▸ MATERIAL TO PROCESS:
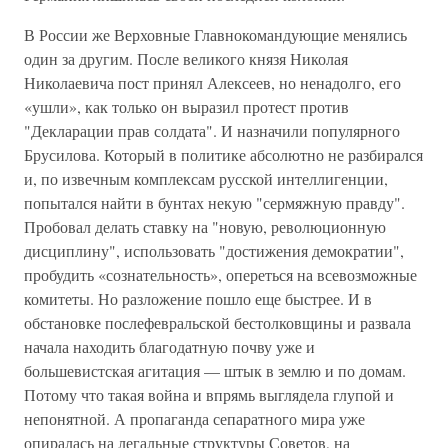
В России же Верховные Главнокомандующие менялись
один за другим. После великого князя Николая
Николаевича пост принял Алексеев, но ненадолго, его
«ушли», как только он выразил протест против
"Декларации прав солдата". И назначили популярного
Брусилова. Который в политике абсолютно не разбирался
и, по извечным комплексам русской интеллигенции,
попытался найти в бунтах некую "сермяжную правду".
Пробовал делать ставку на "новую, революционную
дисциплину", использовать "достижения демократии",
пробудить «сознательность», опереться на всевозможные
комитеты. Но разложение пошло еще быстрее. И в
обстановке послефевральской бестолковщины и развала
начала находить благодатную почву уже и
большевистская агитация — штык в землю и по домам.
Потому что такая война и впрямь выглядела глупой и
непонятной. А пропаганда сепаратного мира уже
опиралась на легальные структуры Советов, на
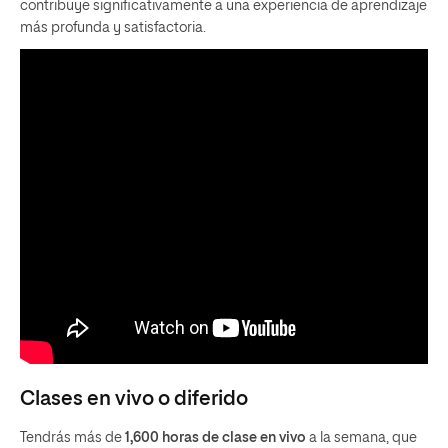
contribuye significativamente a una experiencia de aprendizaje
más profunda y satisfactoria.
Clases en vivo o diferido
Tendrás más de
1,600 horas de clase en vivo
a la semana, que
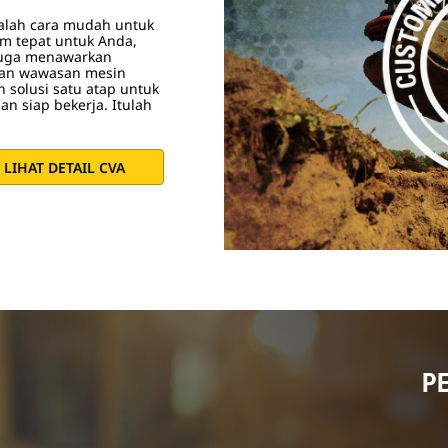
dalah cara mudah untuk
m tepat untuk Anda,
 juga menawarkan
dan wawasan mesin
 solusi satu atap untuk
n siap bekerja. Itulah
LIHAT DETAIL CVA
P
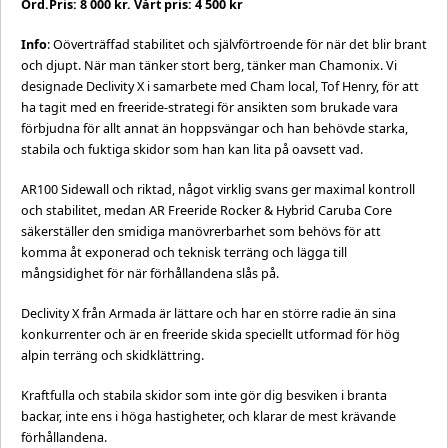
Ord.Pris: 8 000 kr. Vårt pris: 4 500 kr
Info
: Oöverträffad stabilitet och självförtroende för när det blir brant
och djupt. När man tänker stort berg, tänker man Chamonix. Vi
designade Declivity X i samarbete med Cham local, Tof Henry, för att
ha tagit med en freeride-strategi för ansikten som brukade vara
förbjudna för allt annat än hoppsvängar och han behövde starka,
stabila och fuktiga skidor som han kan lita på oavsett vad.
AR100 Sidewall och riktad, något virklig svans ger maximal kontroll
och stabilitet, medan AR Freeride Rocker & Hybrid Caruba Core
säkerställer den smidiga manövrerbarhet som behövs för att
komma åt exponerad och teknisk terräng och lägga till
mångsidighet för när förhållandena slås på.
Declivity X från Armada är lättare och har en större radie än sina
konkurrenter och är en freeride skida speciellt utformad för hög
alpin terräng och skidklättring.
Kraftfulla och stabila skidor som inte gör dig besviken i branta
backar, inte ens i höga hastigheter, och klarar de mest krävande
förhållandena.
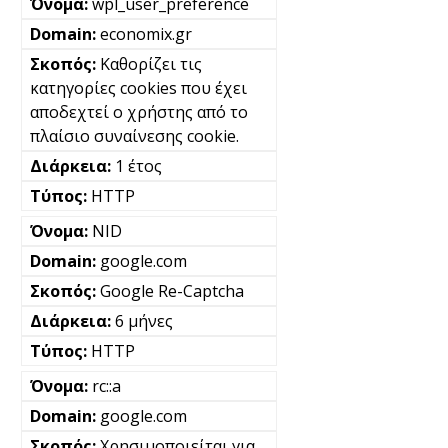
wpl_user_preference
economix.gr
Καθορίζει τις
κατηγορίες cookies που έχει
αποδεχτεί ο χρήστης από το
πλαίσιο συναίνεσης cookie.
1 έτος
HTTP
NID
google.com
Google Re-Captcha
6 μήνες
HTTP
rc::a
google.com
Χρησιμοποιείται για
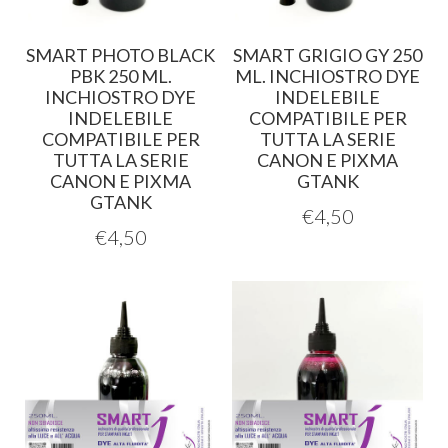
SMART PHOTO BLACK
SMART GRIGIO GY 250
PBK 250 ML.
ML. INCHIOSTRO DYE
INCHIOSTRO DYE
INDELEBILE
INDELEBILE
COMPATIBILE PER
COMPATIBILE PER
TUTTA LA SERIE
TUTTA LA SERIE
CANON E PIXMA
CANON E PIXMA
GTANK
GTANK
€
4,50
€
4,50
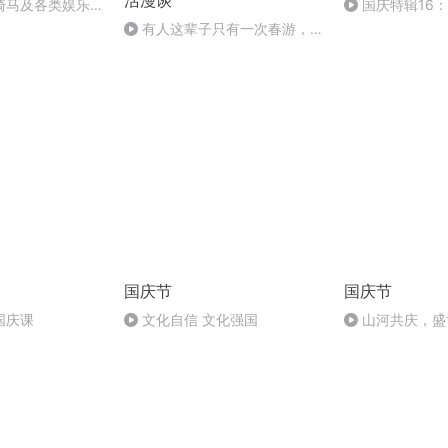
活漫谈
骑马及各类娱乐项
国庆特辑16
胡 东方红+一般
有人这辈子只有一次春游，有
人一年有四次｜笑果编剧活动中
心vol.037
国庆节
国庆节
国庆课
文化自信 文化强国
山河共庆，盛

▸ HOW TO COMPLETE THIS TASK:
Pictures in the material above should be skipped; print exactly the lines from the one with "Clases en vivo o diferido" through the one with "SMART PHOTO BLACK".

▸ TASK ANSWER:
Clases en vivo o diferido
Tendrás más de
1,600 horas de clase en vivo
a la semana, que
dalah cara mudah untuk
m tepat untuk Anda,
 juga menawarkan
dan wawasan mesin
 solusi satu atap untuk
n siap bekerja. Itulah
LIHAT DETAIL CVA
P
Ord.Pris: 8 000 kr. Vårt pris: 4 500 kr
Info
: Oöverträffad stabilitet och självförtroende för när det blir brant
och djupt. När man tänker stort berg, tänker man Chamonix. Vi
designade Declivity X i samarbete med Cham local, Tof Henry, för att
ha tagit med en freeride-strategi för ansikten som brukade vara
förbjudna för allt annat än hoppsvängar och han behövde starka,
stabila och fuktiga skidor som han kan lita på oavsett vad.
AR100 Sidewall och riktad, något virklig svans ger maximal kontroll
och stabilitet, medan AR Freeride Rocker & Hybrid Caruba Core
säkerställer den smidiga manövrerbarhet som behövs för att
komma åt exponerad och teknisk terräng och lägga till
mångsidighet för när förhållandena slås på.
Declivity X från Armada är lättare och har en större radie än sina
konkurrenter och är en freeride skida speciellt utformad för hög
alpin terräng och skidklättring.
Kraftfulla och stabila skidor som inte gör dig besviken i branta
backar, inte ens i höga hastigheter, och klarar de mest krävande
förhållandena.
wpl_user_preference
economix.gr
Καθορίζει τις
κατηγορίες cookies που έχει
αποδεχτεί ο χρήστης από το
πλαίσιο συναίνεσης cookie.
1 έτος
HTTP
NID
google.com
Google Re-Captcha
6 μήνες
HTTP
rc::a
google.com
Χρησιμοποιείται για
SMART PHOTO BLACK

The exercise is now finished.